** TEXT UNDER STUDY follows **

The metabolic pattern of VPA in 170 epileptic patients without symptoms or signs of hepatic side effects was compared to that in 11 patients with early symptoms and signs of hepatotoxicity and in 5 children with fulminant liver failure. A cohort of 470 patients in whom VPA serum metabolites had been measured were examined at several pediatric epilepsy clinics between 1986 and 1991 and results were evaluated at the Departments of Pediatrics, Rittberg-Krankenhaus; and Free University, Berlin, Germany; and University Hospital, Bern, Switzerland. In the reference group, infants receiving VPA monotherapy and comedication with other AEDs showed lower concentrations of the potential hepatotoxin 4-ene-VPA than did older children. Three of 4 children who died had massive lactic acidosis. In all children with probable VPA-associated hepatotoxicity, VPA metabolic patterns were different from the reference group, but were not specific or distinct, even in those who died. Increased values of 4-ene-VPA were found in only 1 of the 5 children with fulminant liver failure. The pattern of VPA metabolites did not distinguish between benign and life-threatening hepatic toxicities. [1]

COMMENT. This most extensive study of VPA liver toxicity has shown that the primary toxic agent is most likely VPA itself and not the VPA metabolite, 4-ene-VPA. An inherited or acquired defect in the B-oxidation of VPA may be contributory, and VPA may unmask an underlying metabolic disorder leading to mitochondrial dysfunction [2]. The initial symptoms and pattern of metabolites do not distinguish between those patients with a benign reversible liver dysfunction and those who may develop a fulminant and fatal liver failure. Young age, polypharmacy, status epilepticus, and febrile illness are factors associated with VPA toxicity.

** End of TEXT UNDER STUDY **

### WHAT THE EXERCISE ASKS
Please condense the paragraph of the VPA liver toxicity text that begins "COMMENT. This most extensive study" into a short bulleted list that keeps its main facts.

** DATA EXCERPTS follows **

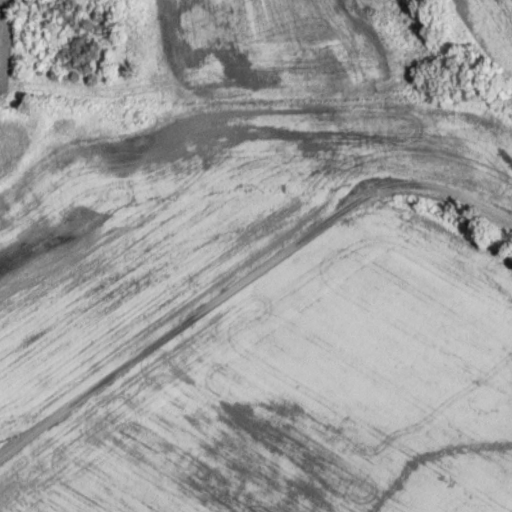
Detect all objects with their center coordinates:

** End of DATA EXCERPTS **
** DATA EXCERPTS follows **

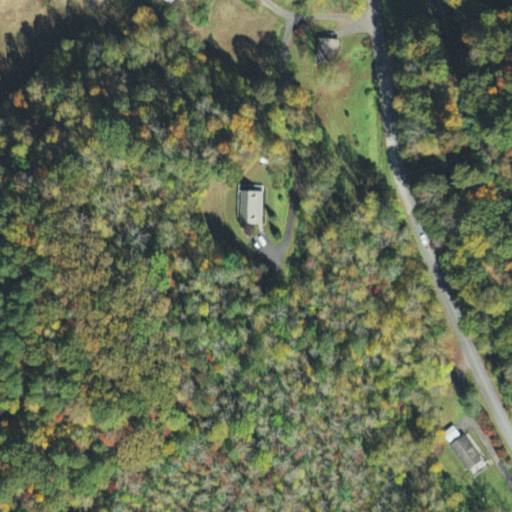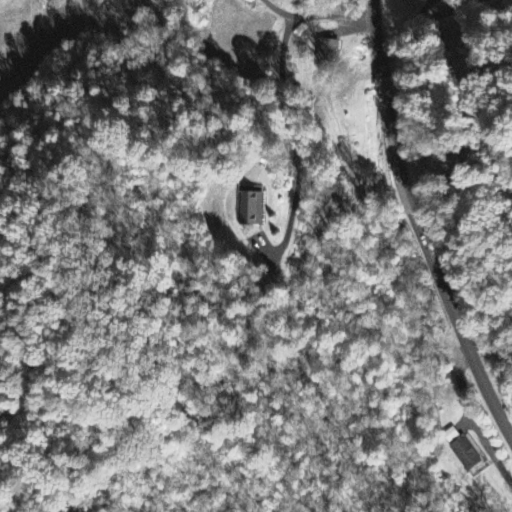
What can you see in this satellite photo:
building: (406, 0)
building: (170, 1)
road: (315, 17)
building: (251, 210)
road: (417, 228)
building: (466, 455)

** End of DATA EXCERPTS **

### TASK OUTPUT
- The most likely primary toxic agent is VPA itself, not the metabolite 4-ene-VPA.
- An inherited or acquired defect in the B-oxidation of VPA may contribute.
- VPA may unmask an underlying metabolic disorder that leads to mitochondrial dysfunction.
- Neither the initial symptoms nor the pattern of metabolites separates benign, reversible liver dysfunction from fulminant, fatal liver failure.
- The factors associated with VPA toxicity are young age, polypharmacy, status epilepticus and febrile illness.